What Two Bugs Taught Me About AI Agentic Harnesses
I’d been running my AI-powered exercise generation system for weeks. It produced worksheets, rendered them to PDF, evaluated photographed handwritten answers, tracked scores, and adapted difficulty — all orchestrated through Claude Code skills. The architecture was sound. The workflow was smooth. The output looked professional.
Then I noticed something: the student was getting 100% on verb conjugation exercises without actually learning verb conjugation.
Every single worksheet, across every batch, asked the same thing: third-person singular. “er rennt → ?”, “sie denkt → ?”, “er gibt → ?”. The student had learned to conjugate exactly one form. When a practice exam asked “wir sitzen → ?” — first-person plural — it was a blank stare.
The AI had been generating grammatically perfect, pedagogically useless exercises for weeks. And I hadn’t caught it because the system was working exactly as designed.
What an Agentic Harness Is (and Isn’t)
Before I get into what went wrong, some context on what I mean by “agentic harness.”
Most people use LLMs as chat. You ask a question, you get an answer. An agentic harness is the structure you put around the AI to make it do sustained, multi-step work: generating content in a specific format, persisting state between sessions, following a workflow with human checkpoints, and feeding its own output back into future inputs.
In my case, the harness is a set of Claude Code skills — markdown files that define reusable agent workflows invoked via slash commands. One skill generates exam prep worksheets. Another evaluates photographed answers. A third routes incoming photos to the right worksheet. They share Python libraries for deterministic operations: PDF rendering, atomic progress updates, email delivery.

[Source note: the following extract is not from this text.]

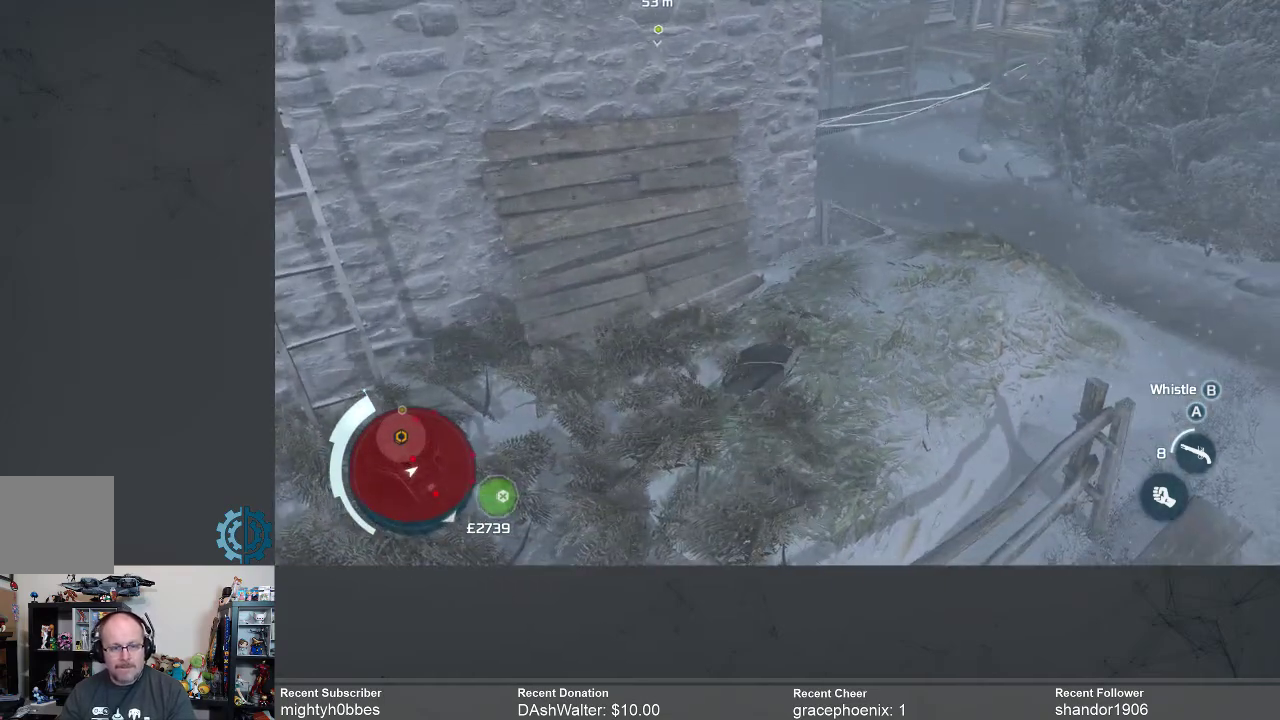
{"buttons": [], "left_stick": "center", "right_stick": "center", "events": []}
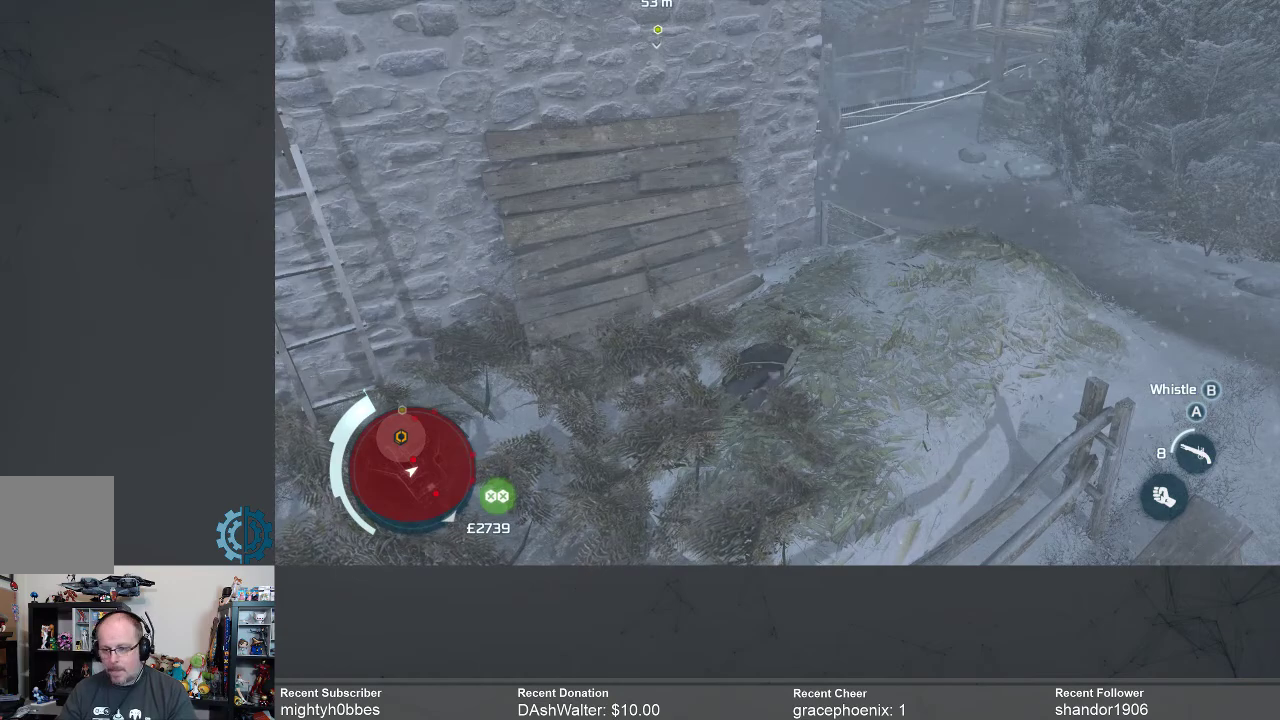
{"buttons": [], "left_stick": "center", "right_stick": "center", "events": []}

The skill file is the harness. It’s a 650-line markdown specification that tells Claude what to read, what to generate, what format to use, and where to stop and wait for human approval. It’s not a prompt — it’s an operating manual that the AI loads every time the skill runs.
The harness was working. The exercises were well-formatted, the PDFs rendered cleanly, the evaluation scores were accurate, the progress tracking was atomic and reliable. The problem was upstream of all that infrastructure. The problem was in what the AI chose to generate when given freedom within the specification.
Bug 1: The Conjugation Trap
Here’s the verb conjugation exercise the system was producing, batch after batch:
1
2
3
4
5
1. er rennt → ___________
2. sie ruft → ___________
3. er denkt → ___________
4. sie gibt → ___________
5. er sitzt → ___________
Five verbs, all third-person singular. Sometimes er, sometimes sie, but always the same grammatical person. The answers were always correct. The format was always clean. The difficulty progression was appropriate. Everything looked right.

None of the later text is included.